**Tasks to perform:**
1. In the passage on thinking time, for what share of the nonguided decisions was the response time lower than the estimated delay?
2. From the passage on thinking time, return the stretch from "where Φ( ⋅ ) is" through "the guided trials.", word for word.

**Article:**
This is useful because the conditional expectation of a log-normally distributed random variable with δ = 0 is given in closed form by

$${{\mathbb{E}}}_{\mu ,\sigma }[x| x < k]=\int\nolimits_{0}^{k}\,x\,p(x| x < k;\mu ,\sigma ,\delta =0)\,{\rm{d}}x$$
$$=\exp [\mu +0.5{\sigma }^{2}]\frac{{{\Phi }}\left(\frac{\log (k)-\mu -{\sigma }^{2}}{\sigma }\right)}{{{\Phi }}\left(\frac{\log (k)-\mu }{\sigma }\right)},$$

where Φ( ⋅ ) is the cumulative density function of the standard Gaussian, \({{{\mathcal{N}}}}(0,1)\). This allows us to compute the posterior mean thinking time for an observed response time tr in closed form as

$${\hat{t}}_{t| {t}_{{{{\rm{r}}}}}}={t}_{{{{\rm{r}}}}}-\delta -{{\mathbb{E}}}_{\mu ,\sigma }[x| x < {t}_{{{{\rm{r}}}}}-\delta ].$$

We note that the support of pd(tdtd < tr; μ, σ, δ) is td ∈ [δ, tr]. For 0.6% of the nonguided decisions, the value of tr was lower than the estimated δ for the corresponding participant, in which case p(tttr) was undefined. In such cases, we defined the thinking time to be \({\hat{t}}_{{{{\rm{t}}}}| {t}_{{{{\rm{r}}}}}}=0\) because the response time was shorter than our estimated minimum perception–action delay. A necessary (but not sufficient) condition for tr < δ is that tr is smaller than the smallest response time in the guided trials.

**Source data:**
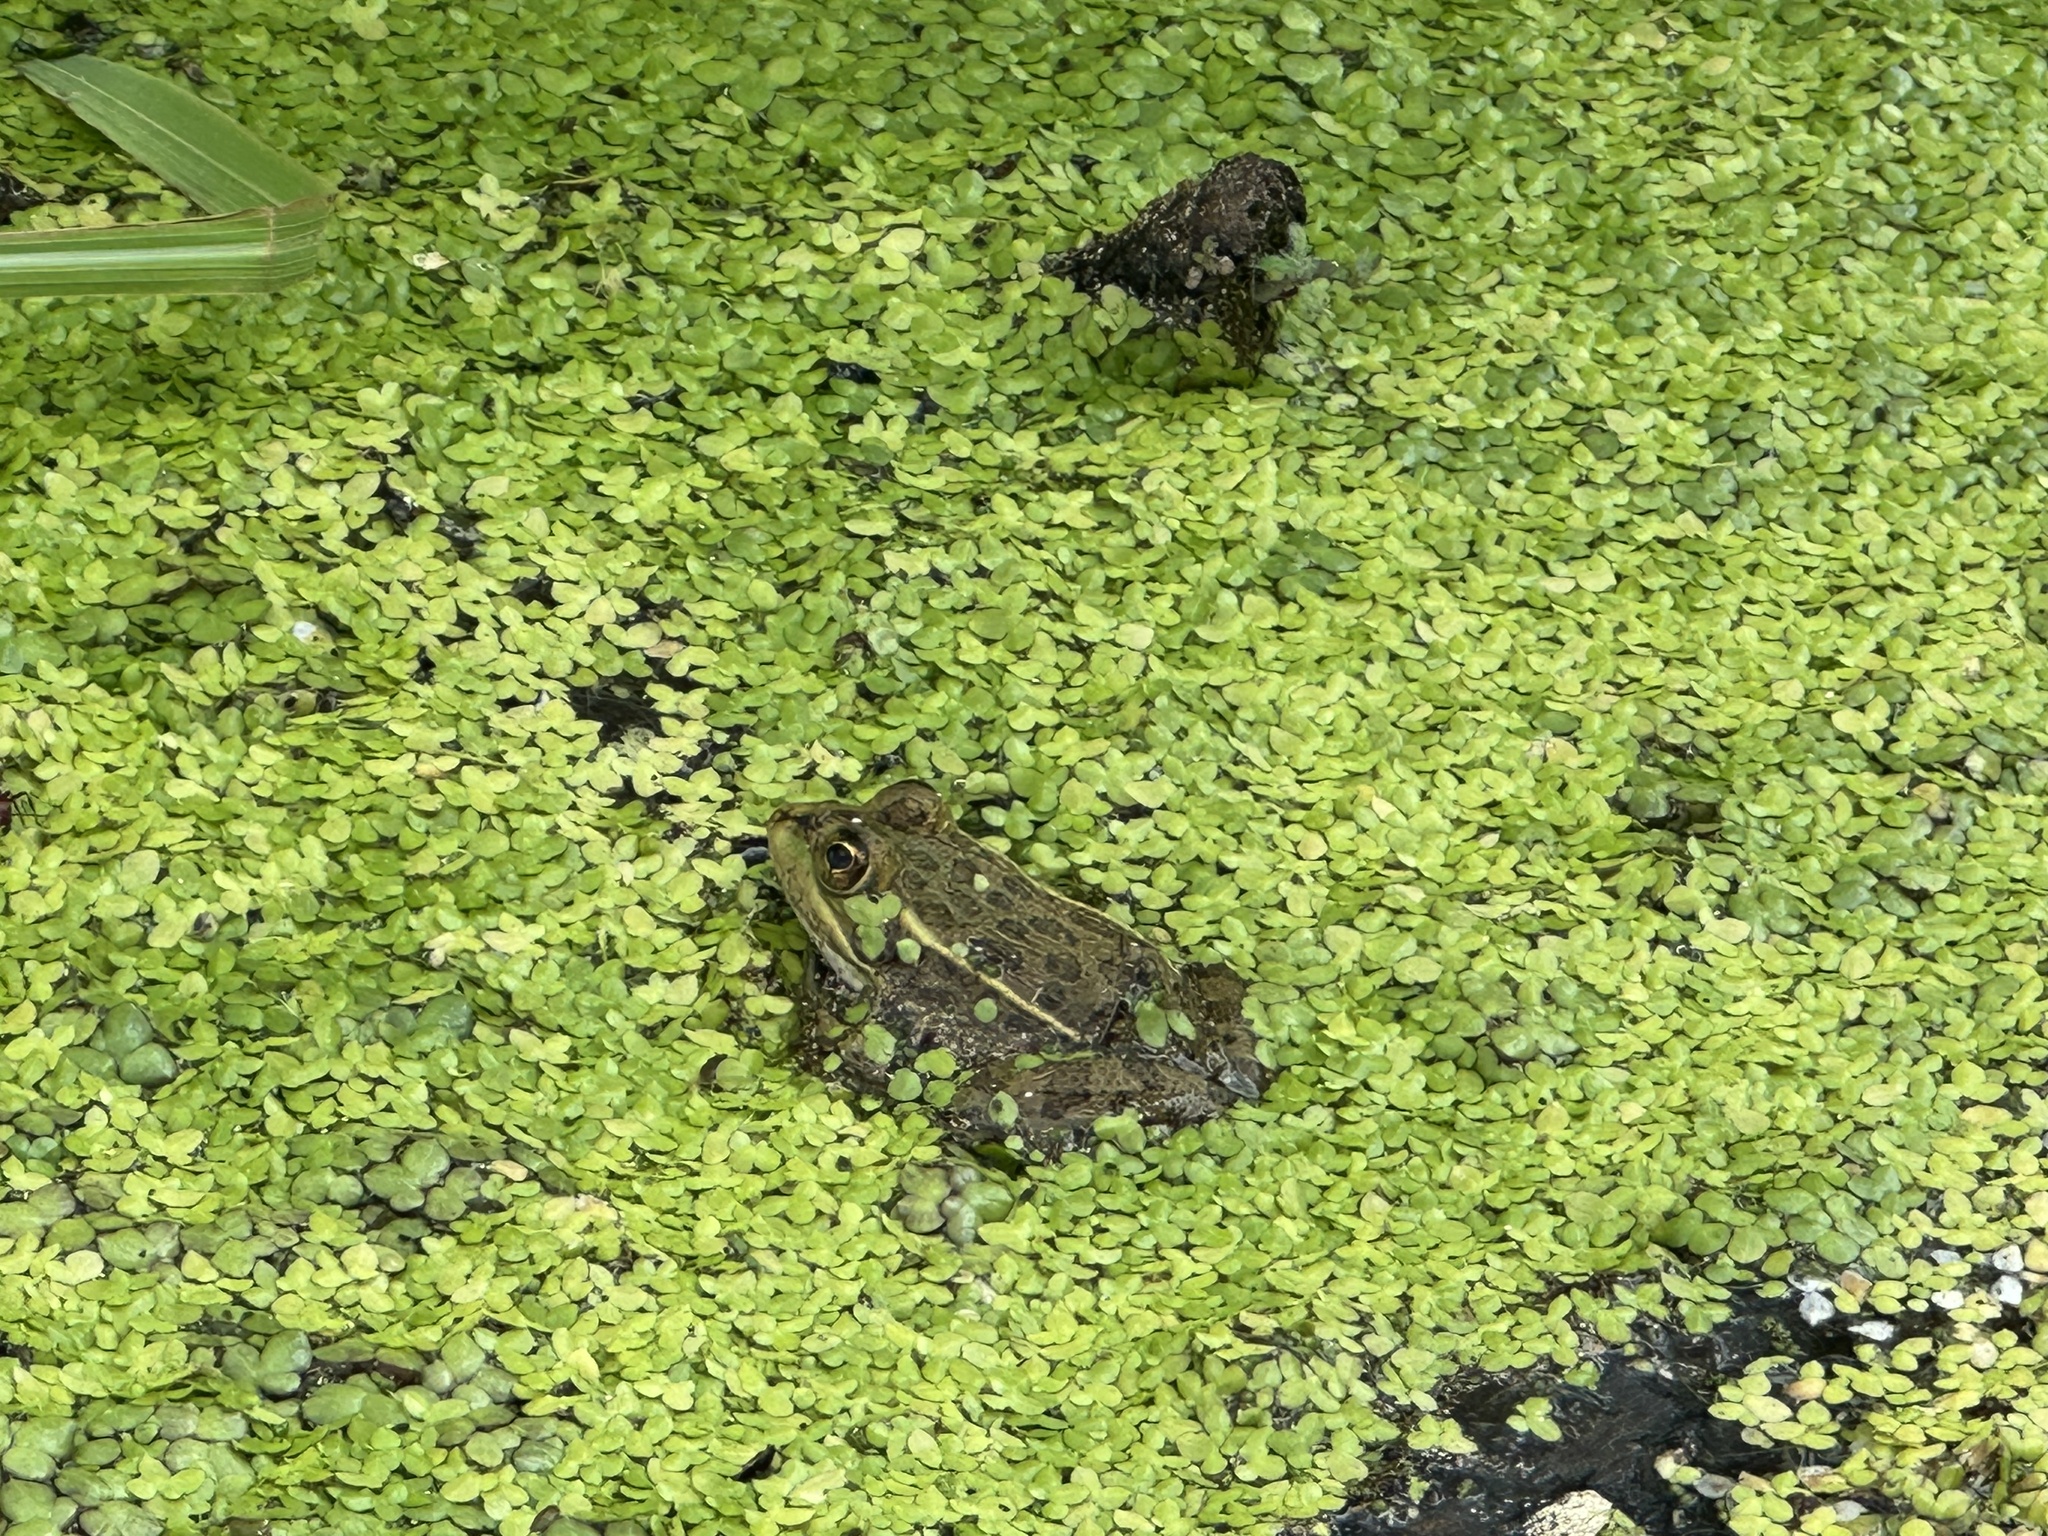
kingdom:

**Task answers:**
1. 0.6%

2.
where Φ( ⋅ ) is the cumulative density function of the standard Gaussian, \({{{\mathcal{N}}}}(0,1)\). This allows us to compute the posterior mean thinking time for an observed response time tr in closed form as

$${\hat{t}}_{t| {t}_{{{{\rm{r}}}}}}={t}_{{{{\rm{r}}}}}-\delta -{{\mathbb{E}}}_{\mu ,\sigma }[x| x < {t}_{{{{\rm{r}}}}}-\delta ].$$

We note that the support of pd(tdtd < tr; μ, σ, δ) is td ∈ [δ, tr]. For 0.6% of the nonguided decisions, the value of tr was lower than the estimated δ for the corresponding participant, in which case p(tttr) was undefined. In such cases, we defined the thinking time to be \({\hat{t}}_{{{{\rm{t}}}}| {t}_{{{{\rm{r}}}}}}=0\) because the response time was shorter than our estimated minimum perception–action delay. A necessary (but not sufficient) condition for tr < δ is that tr is smaller than the smallest response time in the guided trials.